Event

Doctoral Defence: MEJRI Nesryne

The Doctoral School in Sciences and Engineering is happy to invite you to MEJRI Nesryne’s defence entitled

Unsupervised Anomaly Detection for Type-Agnostic and Cross-Domain Deepfake Detection

Supervisor: Assist. Prof Djamila AOUADA

Deepfakes are visual media created using deep learning models to partially manipulate or fully synthesize human faces. They cover a variety of forgery methods, broadly categorized into four types: face swaps, facial reenactments, facial attribute manipulations, and synthetic face generation.

Their increasing realism in recent years has raised concerns regarding their misuse, thereby creating an urgent need for reliable deepfake detection techniques. Hence, various deepfake detection methods have been proposed. They are predominantly based on Deep Neural Networks trained in a supervised manner. As a result, these methods are often prone to generalization issues, hindering their applicability in real-world settings. Although promising, their performance degrades considerably when encountering unseen images/videos that differ significantly from the training data. This drop can be attributed to two different sources of variation in the visual data: forgery diversity and environmental variability.

Herein, this thesis aims to enhance the robustness of deep-fake detectors to these two complementary sources of variation by reformulating deepfake detection as an unsupervised anomaly detection (UAD) task. This formulation eliminates the need for annotated fake data and reduces the dependence on specific types of forgeries.

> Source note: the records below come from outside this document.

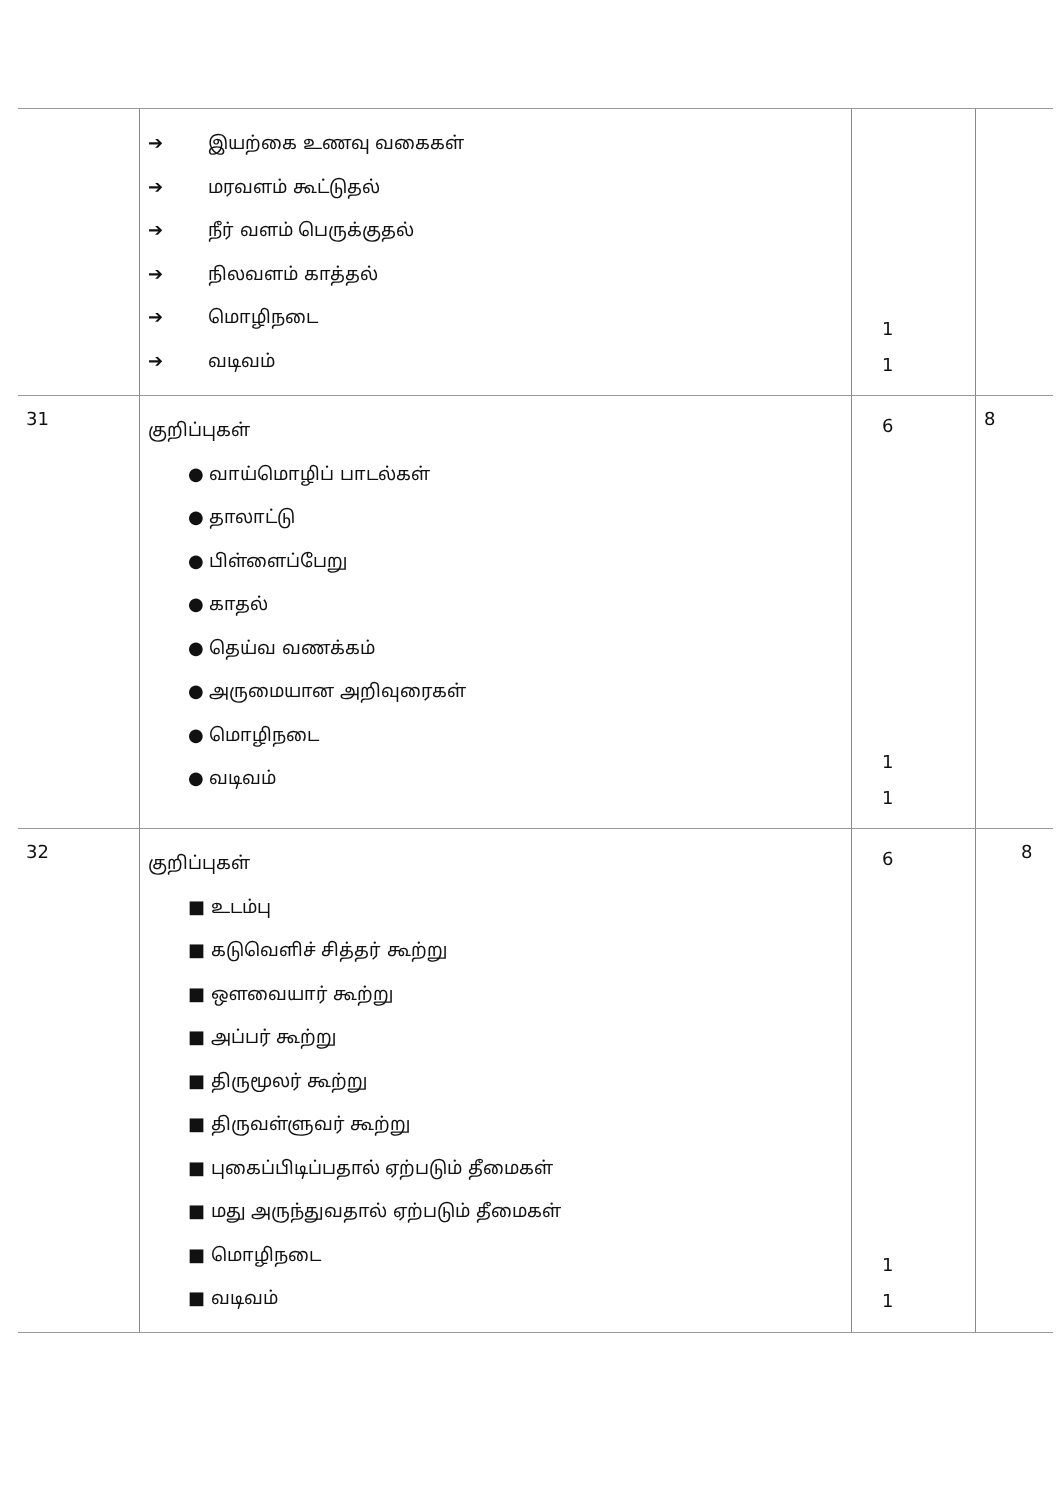| | ➔ இயற்கை உணவு வகைகள் ➔ மரவளம் கூட்டுதல் ➔ நீர் வளம் பெருக்குதல் ➔ நிலவளம் காத்தல் ➔ மொழிநடை ➔ வடிவம் | 1 1 | |
| 31 | குறிப்புகள் ● வாய்மொழிப் பாடல்கள் ● தாலாட்டு ● பிள்ளைப்பேறு ● காதல் ● தெய்வ வணக்கம் ● அருமையான அறிவுரைகள் ● மொழிநடை ● வடிவம் | 6 1 1 | 8 |
| 32 | குறிப்புகள் ■ உடம்பு ■ கடுவெளிச் சித்தர் கூற்று ■ ஔவையார் கூற்று ■ அப்பர் கூற்று ■ திருமூலர் கூற்று ■ திருவள்ளுவர் கூற்று ■ புகைப்பிடிப்பதால் ஏற்படும் தீமைகள் ■ மது அருந்துவதால் ஏற்படும் தீமைகள் ■ மொழிநடை ■ வடிவம் | 6 1 1 | 8 |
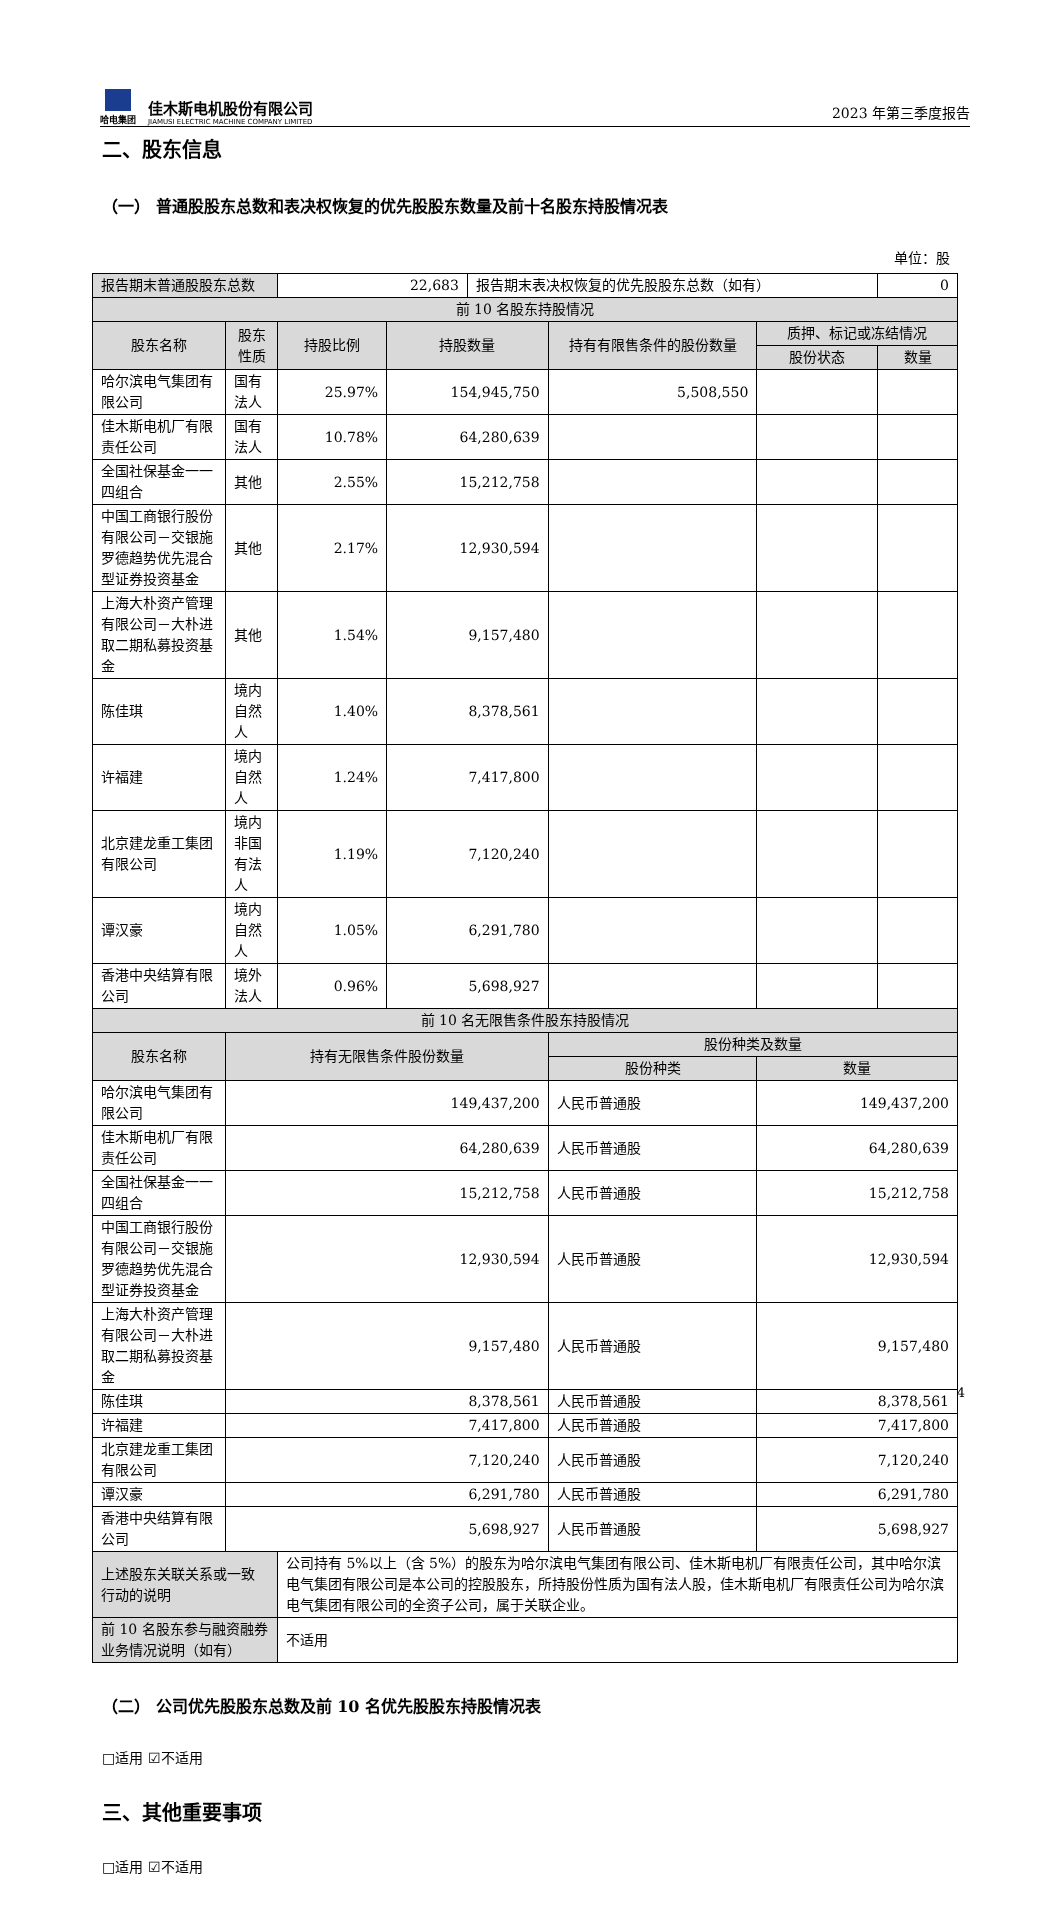哈电集团
佳木斯电机股份有限公司
JIAMUSI ELECTRIC MACHINE COMPANY LIMITED
2023 年第三季度报告
二、股东信息
（一） 普通股股东总数和表决权恢复的优先股股东数量及前十名股东持股情况表
单位：股
| 报告期末普通股股东总数 | | 22,683 | | 报告期末表决权恢复的优先股股东总数（如有） | | | 0 |
| 前 10 名股东持股情况 | | | | | | | |
| 股东名称 | 股东性质 | 持股比例 | 持股数量 | | 持有有限售条件的股份数量 | 质押、标记或冻结情况 | |
| | | | | | | 股份状态 | 数量 |
| 哈尔滨电气集团有限公司 | 国有法人 | 25.97% | 154,945,750 | | 5,508,550 | | |
| 佳木斯电机厂有限责任公司 | 国有法人 | 10.78% | 64,280,639 | | | | |
| 全国社保基金一一四组合 | 其他 | 2.55% | 15,212,758 | | | | |
| 中国工商银行股份有限公司－交银施罗德趋势优先混合型证券投资基金 | 其他 | 2.17% | 12,930,594 | | | | |
| 上海大朴资产管理有限公司－大朴进取二期私募投资基金 | 其他 | 1.54% | 9,157,480 | | | | |
| 陈佳琪 | 境内自然人 | 1.40% | 8,378,561 | | | | |
| 许福建 | 境内自然人 | 1.24% | 7,417,800 | | | | |
| 北京建龙重工集团有限公司 | 境内非国有法人 | 1.19% | 7,120,240 | | | | |
| 谭汉豪 | 境内自然人 | 1.05% | 6,291,780 | | | | |
| 香港中央结算有限公司 | 境外法人 | 0.96% | 5,698,927 | | | | |
| 前 10 名无限售条件股东持股情况 | | | | | | | |
| 股东名称 | 持有无限售条件股份数量 | | | | 股份种类及数量 | | |
| | | | | | 股份种类 | 数量 | |
| 哈尔滨电气集团有限公司 | 149,437,200 | | | | 人民币普通股 | 149,437,200 | |
| 佳木斯电机厂有限责任公司 | 64,280,639 | | | | 人民币普通股 | 64,280,639 | |
| 全国社保基金一一四组合 | 15,212,758 | | | | 人民币普通股 | 15,212,758 | |
| 中国工商银行股份有限公司－交银施罗德趋势优先混合型证券投资基金 | 12,930,594 | | | | 人民币普通股 | 12,930,594 | |
| 上海大朴资产管理有限公司－大朴进取二期私募投资基金 | 9,157,480 | | | | 人民币普通股 | 9,157,480 | |
| 陈佳琪 | 8,378,561 | | | | 人民币普通股 | 8,378,561 | |
| 许福建 | 7,417,800 | | | | 人民币普通股 | 7,417,800 | |
| 北京建龙重工集团有限公司 | 7,120,240 | | | | 人民币普通股 | 7,120,240 | |
| 谭汉豪 | 6,291,780 | | | | 人民币普通股 | 6,291,780 | |
| 香港中央结算有限公司 | 5,698,927 | | | | 人民币普通股 | 5,698,927 | |
| 上述股东关联关系或一致行动的说明 | | 公司持有 5%以上（含 5%）的股东为哈尔滨电气集团有限公司、佳木斯电机厂有限责任公司，其中哈尔滨电气集团有限公司是本公司的控股股东，所持股份性质为国有法人股，佳木斯电机厂有限责任公司为哈尔滨电气集团有限公司的全资子公司，属于关联企业。 | | | | | |
| 前 10 名股东参与融资融券业务情况说明（如有） | | 不适用 | | | | | |
（二） 公司优先股股东总数及前 10 名优先股股东持股情况表
□适用 ☑不适用
三、其他重要事项
□适用 ☑不适用
4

In the first part of the manuscript, we focus on improving the generalization of deepfake detectors to unseen forgeries.  While some research works have attempted to improve this aspect, they have mainly targeted blending-based artifacts typically induced by several face-swaps generation techniques. As a consequence, they usually show degraded performance when dealing with non-blending-based deepfakes, including diffusion-based face-swaps and other deepfake types characterized by inherently different artifacts.

To address this issue, we propose a self-supervised framework that allows extracting features from different artifact-prone regions. This self-supervision mechanism is then coupled with a one-class classifier that models the feature distribution of real data only, thereby avoiding overfitting specific types of deepfake artifacts. This idea has then been extended to temporal deepfake localization, where the goal is to spot specific frames in an unsegmented stream that have undergone deepfake manipulations. Experiments performed on several benchmarks have demonstrated the improved generalization capabilities of the proposed methods.

In the second part of this work, we also address the lack of robustness to environmental changes. Deep learning models, including deepfake detectors, are often challenged by the domain shift issue, a phenomenon frequently caused by uncontrolled variations in lighting, resolution, or background. These variations are typically unrelated to forgeries and can further compromise the detection performance of deepfake detectors. In the literature, this problem has often been mitigated by adopting an Unsupervised Domain Adaptation (UDA) approach. Nevertheless, existing UDA techniques are primarily designed for binary and multi-class classification, while being incompatible with the core proposed paradigm for deepfake detection, namely, unsupervised anomaly detection. Indeed, UDA for UDA is an ill-posed problem due to what we call the two-fold unsupervised curse. To overcome this issue, we propose to take advantage of the scarcity of anomalies and rely on a clustering technique to isolate a predominant cluster to be used for the alignment step. This pioneering work has been validated on anomaly detection benchmarks, showing great potential for enhancing the generalization of deepfake detectors.